Sin tú, y otros amores de bolero

 Sin tú, y otros amores de bolero

Für Elfchen


"... daß das Leben schmecken soll wie deine Liebe,
genau so wie deine Liebe."


   Durante muchos años, los vecinos del barrio La Soledad se habían acostumbrado en tal grado a la paz que reinaba en su vecindario, que llegaron a considerarla prácticamente como un derecho anclado en alguna difusa ley natural. Hasta que, quince días antes de Semana Santa y una semana antes de las elecciones, ocurrió algo que los sacudió de su letargo. Ocurrió lo de don Esteban.

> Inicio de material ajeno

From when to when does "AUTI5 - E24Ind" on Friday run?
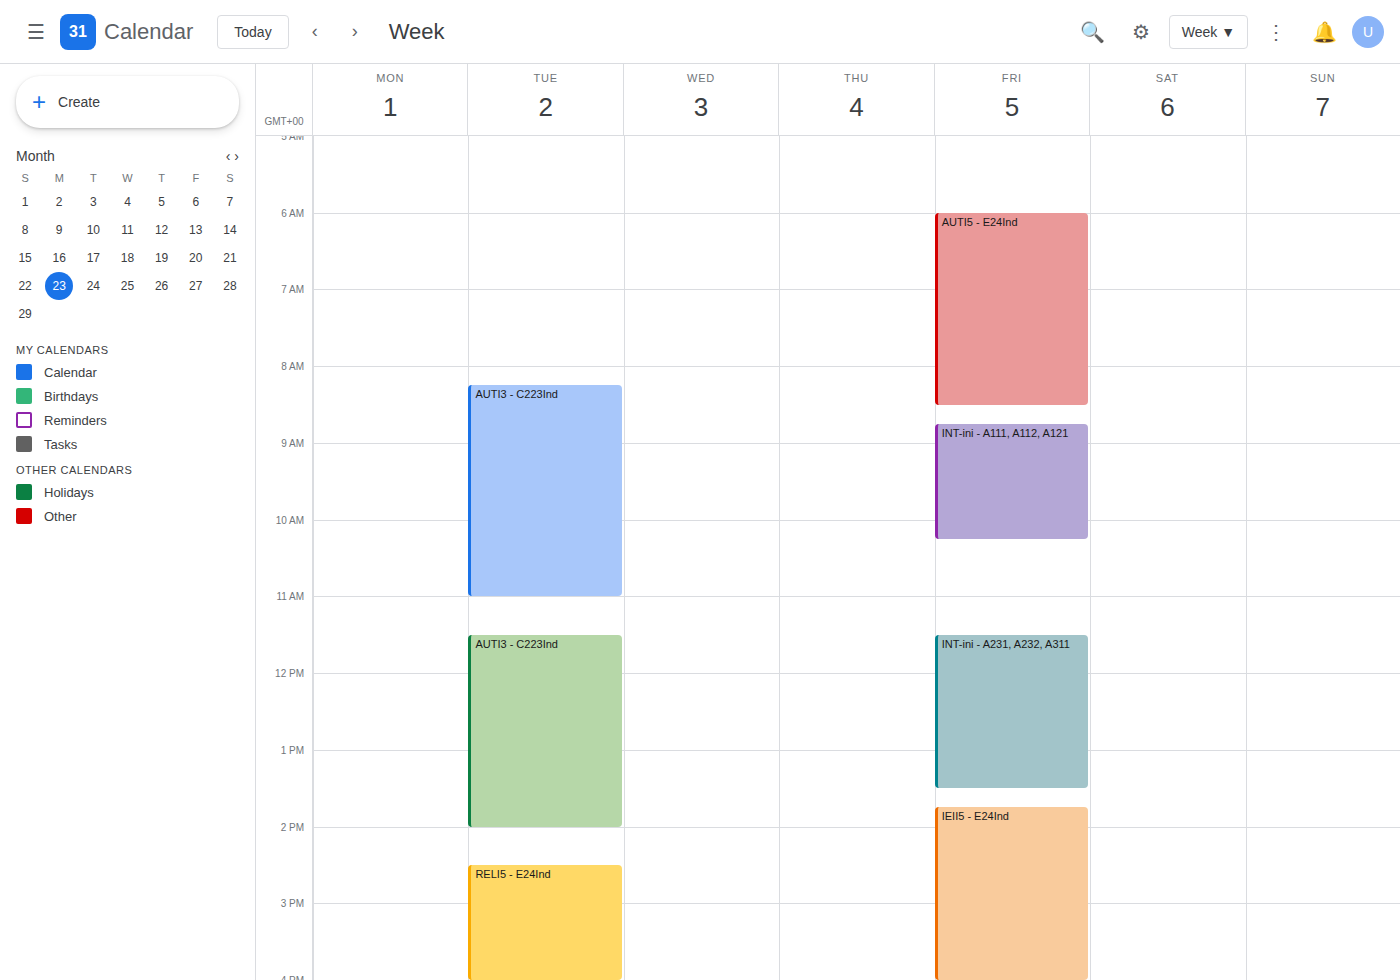
6:00 AM to 8:30 AM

   Lo de don Esteban, lo que había conmocionado a los habitantes del barrio era ni más ni menos que por dos días consecutivos el viudo octogenario no había ido a la panadería por su pan, no había bebido su café con leche en la cafetería de la familia Rendón, ni había tomado sus dos copas de aguardiente en el bar de doña Teresa Barragán, como acostumbraba a hacerlo antes de regresar a casa, donde lo esperaban su diario, su almuerzo y su siesta, y nadie lo había visto pasear las dos tardes anteriores en el parque, donde su única compañía era un séquito de palomas que no se apartaba de su lado para picotear las migajas de pan que él dejaba caer, y que probablemente también lo extrañaron.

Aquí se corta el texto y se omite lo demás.